By THE EDITORIAL BOARD of the New York Times
Credit Alex Nabaum
The Republican Party and its acolytes in the news media are trying to demonize the protest movement that has sprung up in response to the all-too-common police killings of unarmed African-Americans across the country. The intent of the campaign — evident in comments by politicians like Gov. Nikki Haley of South Carolina, Gov. Scott Walker of Wisconsin and Senator Rand Paul of Kentucky — is to cast the phrase “Black Lives Matter” as an inflammatory or even hateful anti-white expression that has no legitimate place in a civil rights campaign.
Former Gov. Mike Huckabee of Arkansas crystallized this view when he said the other week that the Rev. Dr. Martin Luther King Jr., were he alive today, would be “appalled” by the movement’s focus on the skin color of the unarmed people who are disproportionately killed in encounters with the police. This argument betrays a disturbing indifference to or at best a profound ignorance of history in general and of the civil rights movement in particular. From the very beginning, the movement focused unapologetically on bringing an end to state-sanctioned violence against African-Americans and to acts of racial terror very much like the one that took nine lives at Emanuel African Methodist Episcopal Church in Charleston, S.C., in June.
The civil rights movement was intended to make Congress and Americans confront the fact that African-Americans were being killed with impunity for offenses like trying to vote, and had the right to life and to equal protection under the law. The movement sought a cross-racial appeal, but at every step of the way used expressly racial terms to describe the death and destruction that was visited upon black people because they were black.
Even in the early 20th century, civil rights groups documented cases in which African-Americans died horrible deaths after being turned away from hospitals reserved for whites, or were lynched — which meant being hanged, burned or dismembered — in front of enormous crowds that had gathered to enjoy the sight.
During this same period, freedom riders and voting rights activists led by the young John Lewis offered themselves up to be beaten nearly to death, week after week, day after day, in the South so that the country would witness Jim Crow brutality and meaningfully respond to it. This grisly method succeeded in Selma, Ala., in 1965 when scenes of troopers bludgeoning voting rights demonstrators compelled a previously hesitant Congress to acknowledge that black people deserved full citizenship, too, and to pass the Voting Rights Act of 1965. Along the way, there was never a doubt as to what the struggle was about: securing citizenship rights for black people who had long been denied them.
The “Black Lives Matter” movement focuses on the fact that black citizens have long been far more likely than whites to die at the hands of the police, and is of a piece with this history. Demonstrators who chant the phrase are making the same declaration that voting rights and civil rights activists made a half-century ago.

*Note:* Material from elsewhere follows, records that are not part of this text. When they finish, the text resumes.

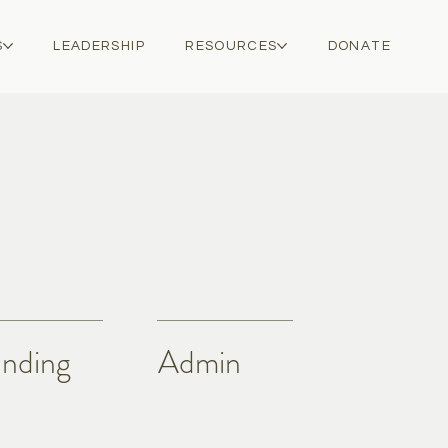
S
LEADERSHIP
RESOURCES
DONATE
nding
Admin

They are not asserting that black lives are more precious than white lives. They are underlining an indisputable fact — that the lives of black citizens in this country historically have not mattered, and have been discounted and devalued. People who are unacquainted with this history are understandably uncomfortable with the language of the movement. But politicians who know better and seek to strip this issue of its racial content and context are acting in bad faith. They are trying to cover up an unpleasant truth and asking the country to collude with them.